Baillie Gifford’s own maximum holding limits have forced a reduction in its investment in Tesla — the asset manager’s star stock which has seen its share price boom more than 400 per cent since January.
Filings published to the US Securities and Exchange Commission show Baillie Gifford’s shareholding in Tesla dropped to 4.25 per cent of Tesla shares at the end of August despite the fund house’s “strong support” for the company.
Baillie Gifford was one of Tesla’s largest shareholders, second only to the firm’s chief executive Elon Musk.
The fund house’s reduced investment is a ripple effect of the stock’s soaring share price, which has risen 419 per cent since the start of the year and 11,550 per cent since it listed a decade ago.
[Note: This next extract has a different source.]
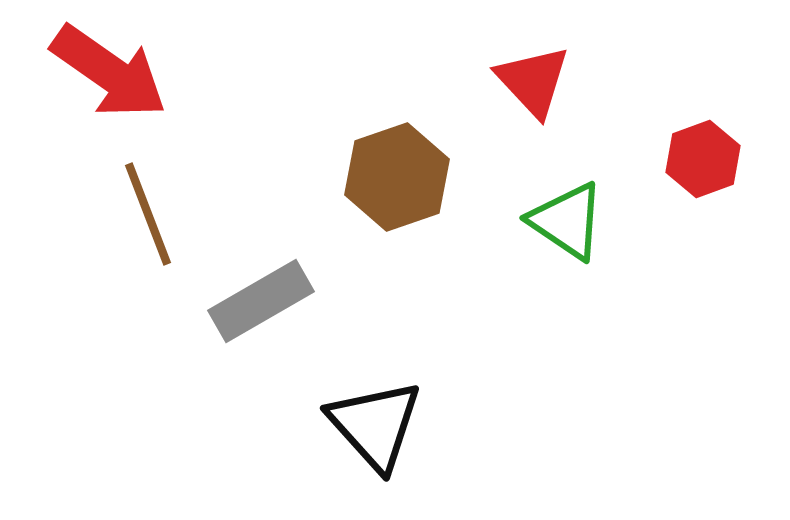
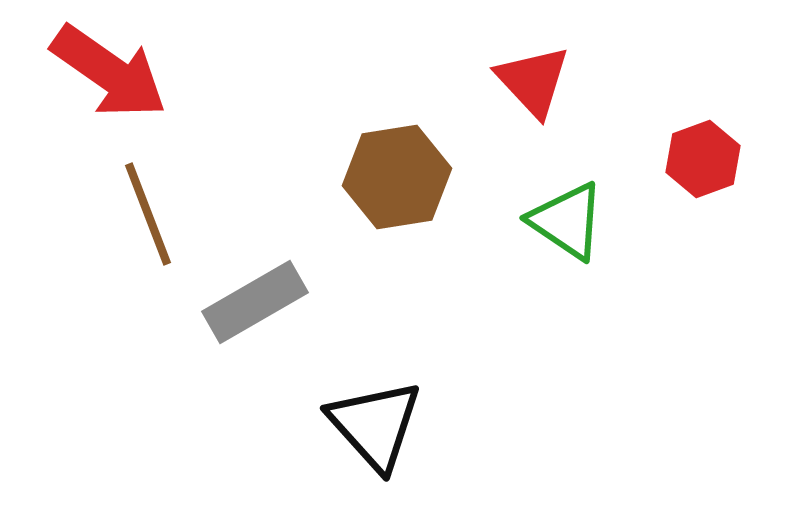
brown hexagon: rotated 10 degrees clockwise
gray rectangle: moved 6 px left, 1 px down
Tesla’s latest share price increase meant Baillie Gifford was forced to reduce its holding in order to reflect internal concentration guidelines which restrict the weight of a single stock in clients’ portfolios.
A Baillie Gifford spokesperson said: “We have maximum holding limits for individual stocks in clients’ portfolios.
“This is to ensure the portfolios are diversified and aren’t too concentrated in any one stock. These holding limits vary across different Baillie Gifford strategies.”
Tesla’s share price has slipped 10 per cent since the Baillie Gifford filing.
As at the end of July, the electric car company was Baillie Gifford’s largest holding in its Scottish Mortgage investment trust, accounting for 13 per cent of the portfolio.
The trust has performed remarkably off the back of its Tesla holding, its share price jumping 108 per cent since mid-March due to the stock market recovery and a booming top holding.
James Anderson, manager of the Scottish Mortgage trust, said: “We intend to remain significant shareholders for many years ahead. We remain very optimistic about the future of the company.
“Tesla no longer faces any difficulty in raising capital at scale from outside sources but should there be serious setbacks in the share price we would welcome the opportunity to once again increase our shareholding.”
Mr Anderson added it had been a “privilege” to be Tesla’s largest external shareholder over a critical period for the company, suggesting that without Tesla’s efforts the possibility of averting a climate disaster would have been “significantly reduced”.